On Æther Hill: Ruth Mortlake has the determination and skills to become a doctor but is denied the opportunity by the patriarchal society of 19th-century Australia. Her quest, coupled with personal tragedy, will bring her to the brink of insanity, leaving her with nothing to rely on but her inner strength.


Historical Fiction 20th century

Rubble Women by Alix Christie (Germany)

Alix Christie is the author of the historical novels Gutenberg’s Apprentice, long-listed for the International Dublin Literary Prize, and The Shining Mountains, an Editor’s Choice title for Historical Novels Review. Her short fiction has won a Pushcart Prize and been a finalist for the Sunday Times (UK) Short Story Award. An American-Canadian writer and journalist, she is based in Berlin, where she also covers arts and books for The Economist.

Rubble Women: In May 1945, in the destroyed capital of the Third Reich, a group of unlikely women is thrown together to clear not just the mountains of rubble left by the Second World War—but what twelve years of dictatorship have done to their own souls.


Historical Romance

In the Thunder Air by Fran Brosan (UK)

Fran Brosan took up writing after a career in advertising, completing an MSt in Creative Writing at the University of Cambridge in 2023. She writes poetry, fiction and creative non-fiction, winning the 2022 Dark Skies Poetry Competition and the Florence Staniforth Prize for Short Fiction in 2023. She lives on the North Norfolk coast and is co-founder of the Norfolk Writers’ Salon. In the Thunder Air, Fran’s first novel, has also been longlisted for the Yeovil and Exeter novel prizes and shortlisted for the Caledonia Novel Award 2024.

◆ ◆ ◆ ◆ ◆ ◆ ◆

DIRECTIVE 1. In the author descriptions of historical novels, which city is Alix Christie based in?

EXERCISE DATA.
◆ ◆ ◆ ◆ ◆ ◆ ◆

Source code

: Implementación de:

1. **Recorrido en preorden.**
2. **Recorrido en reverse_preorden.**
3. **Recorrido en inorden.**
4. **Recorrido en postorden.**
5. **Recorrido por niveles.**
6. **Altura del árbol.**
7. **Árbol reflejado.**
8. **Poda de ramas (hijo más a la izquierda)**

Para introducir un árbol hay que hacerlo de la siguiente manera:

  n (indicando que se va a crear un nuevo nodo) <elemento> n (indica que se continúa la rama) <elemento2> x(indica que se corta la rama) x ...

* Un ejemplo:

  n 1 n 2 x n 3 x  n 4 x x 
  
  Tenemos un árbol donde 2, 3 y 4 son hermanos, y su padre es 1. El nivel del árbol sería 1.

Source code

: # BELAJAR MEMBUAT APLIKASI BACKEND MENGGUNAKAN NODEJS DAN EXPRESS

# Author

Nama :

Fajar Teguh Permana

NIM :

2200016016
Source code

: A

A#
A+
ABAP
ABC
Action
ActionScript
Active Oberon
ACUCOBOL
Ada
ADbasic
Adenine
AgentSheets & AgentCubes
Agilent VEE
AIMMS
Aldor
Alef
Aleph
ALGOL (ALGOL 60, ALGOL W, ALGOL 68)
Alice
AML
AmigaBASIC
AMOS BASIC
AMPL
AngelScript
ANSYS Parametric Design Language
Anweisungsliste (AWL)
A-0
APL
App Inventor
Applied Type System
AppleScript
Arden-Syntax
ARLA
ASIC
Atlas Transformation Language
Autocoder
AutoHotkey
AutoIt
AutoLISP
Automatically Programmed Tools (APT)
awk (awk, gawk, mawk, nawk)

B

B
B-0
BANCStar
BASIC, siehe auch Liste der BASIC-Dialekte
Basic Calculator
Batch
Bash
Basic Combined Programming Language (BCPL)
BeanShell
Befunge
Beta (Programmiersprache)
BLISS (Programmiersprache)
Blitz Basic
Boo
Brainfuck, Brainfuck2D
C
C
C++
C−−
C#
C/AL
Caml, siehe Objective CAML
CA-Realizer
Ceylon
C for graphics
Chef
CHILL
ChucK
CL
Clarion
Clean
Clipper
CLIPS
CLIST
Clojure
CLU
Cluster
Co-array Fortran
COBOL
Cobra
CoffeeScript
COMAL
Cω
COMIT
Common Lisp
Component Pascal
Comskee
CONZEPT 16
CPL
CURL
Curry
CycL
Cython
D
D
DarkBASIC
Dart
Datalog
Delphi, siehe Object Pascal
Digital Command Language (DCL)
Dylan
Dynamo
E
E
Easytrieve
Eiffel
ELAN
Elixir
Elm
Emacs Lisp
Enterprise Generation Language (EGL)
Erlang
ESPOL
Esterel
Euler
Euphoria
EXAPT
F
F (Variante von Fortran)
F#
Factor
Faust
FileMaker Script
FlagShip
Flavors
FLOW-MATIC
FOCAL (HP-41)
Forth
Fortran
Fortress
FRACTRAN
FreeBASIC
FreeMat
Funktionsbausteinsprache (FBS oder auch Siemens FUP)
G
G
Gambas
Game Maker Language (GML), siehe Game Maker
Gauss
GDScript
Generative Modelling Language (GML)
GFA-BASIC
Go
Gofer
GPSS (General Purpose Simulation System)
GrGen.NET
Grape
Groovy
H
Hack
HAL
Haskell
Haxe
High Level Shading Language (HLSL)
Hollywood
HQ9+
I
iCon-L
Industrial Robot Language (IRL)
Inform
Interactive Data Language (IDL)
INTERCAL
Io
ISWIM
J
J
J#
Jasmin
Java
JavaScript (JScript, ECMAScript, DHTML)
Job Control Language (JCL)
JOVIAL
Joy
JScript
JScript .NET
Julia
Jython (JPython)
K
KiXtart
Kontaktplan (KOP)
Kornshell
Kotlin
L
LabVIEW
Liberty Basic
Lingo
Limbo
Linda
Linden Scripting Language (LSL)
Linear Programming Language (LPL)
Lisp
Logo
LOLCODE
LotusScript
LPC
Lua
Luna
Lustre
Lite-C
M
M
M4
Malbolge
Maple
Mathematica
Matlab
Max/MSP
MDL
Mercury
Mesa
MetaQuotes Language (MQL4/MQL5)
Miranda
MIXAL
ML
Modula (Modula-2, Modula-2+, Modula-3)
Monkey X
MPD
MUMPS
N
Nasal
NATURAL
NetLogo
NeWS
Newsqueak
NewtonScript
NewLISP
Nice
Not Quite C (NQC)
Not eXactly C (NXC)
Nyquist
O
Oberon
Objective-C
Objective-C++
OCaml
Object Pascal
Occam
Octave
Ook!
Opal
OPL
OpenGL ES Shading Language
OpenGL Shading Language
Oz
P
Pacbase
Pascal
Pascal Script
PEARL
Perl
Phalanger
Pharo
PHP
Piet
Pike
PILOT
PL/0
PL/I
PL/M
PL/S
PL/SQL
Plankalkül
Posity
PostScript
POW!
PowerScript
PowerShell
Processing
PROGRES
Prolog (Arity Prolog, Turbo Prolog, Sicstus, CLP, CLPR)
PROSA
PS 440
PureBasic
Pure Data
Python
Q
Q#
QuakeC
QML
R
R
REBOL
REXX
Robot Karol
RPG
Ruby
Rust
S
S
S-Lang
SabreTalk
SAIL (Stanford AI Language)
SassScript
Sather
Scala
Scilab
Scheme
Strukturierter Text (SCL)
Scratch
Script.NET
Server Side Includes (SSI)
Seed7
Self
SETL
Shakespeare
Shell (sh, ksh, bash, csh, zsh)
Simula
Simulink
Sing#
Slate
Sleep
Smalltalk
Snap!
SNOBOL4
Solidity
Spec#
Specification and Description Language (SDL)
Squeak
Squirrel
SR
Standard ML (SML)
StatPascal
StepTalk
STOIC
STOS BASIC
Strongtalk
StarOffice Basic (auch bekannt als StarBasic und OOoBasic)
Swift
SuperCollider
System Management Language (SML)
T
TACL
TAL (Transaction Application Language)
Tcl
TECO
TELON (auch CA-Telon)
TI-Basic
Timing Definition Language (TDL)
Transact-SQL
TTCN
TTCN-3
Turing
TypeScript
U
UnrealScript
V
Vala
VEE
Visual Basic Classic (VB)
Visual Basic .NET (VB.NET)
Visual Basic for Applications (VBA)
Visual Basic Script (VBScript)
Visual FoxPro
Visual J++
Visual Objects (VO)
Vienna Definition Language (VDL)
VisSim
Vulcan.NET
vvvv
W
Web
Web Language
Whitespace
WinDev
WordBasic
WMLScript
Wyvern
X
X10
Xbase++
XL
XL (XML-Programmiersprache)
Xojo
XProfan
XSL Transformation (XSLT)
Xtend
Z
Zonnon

◆ ◆ ◆ ◆ ◆ ◆ ◆

DIRECTIVE 2. Reproduce the listing above from its first line up to and including the line that contains "Para introducir un".

WORKED SOLUTION 1. Berlin.

WORKED SOLUTION 2.
Source code

: Implementación de:

1. **Recorrido en preorden.**
2. **Recorrido en reverse_preorden.**
3. **Recorrido en inorden.**
4. **Recorrido en postorden.**
5. **Recorrido por niveles.**
6. **Altura del árbol.**
7. **Árbol reflejado.**
8. **Poda de ramas (hijo más a la izquierda)**

Para introducir un árbol hay que hacerlo de la siguiente manera:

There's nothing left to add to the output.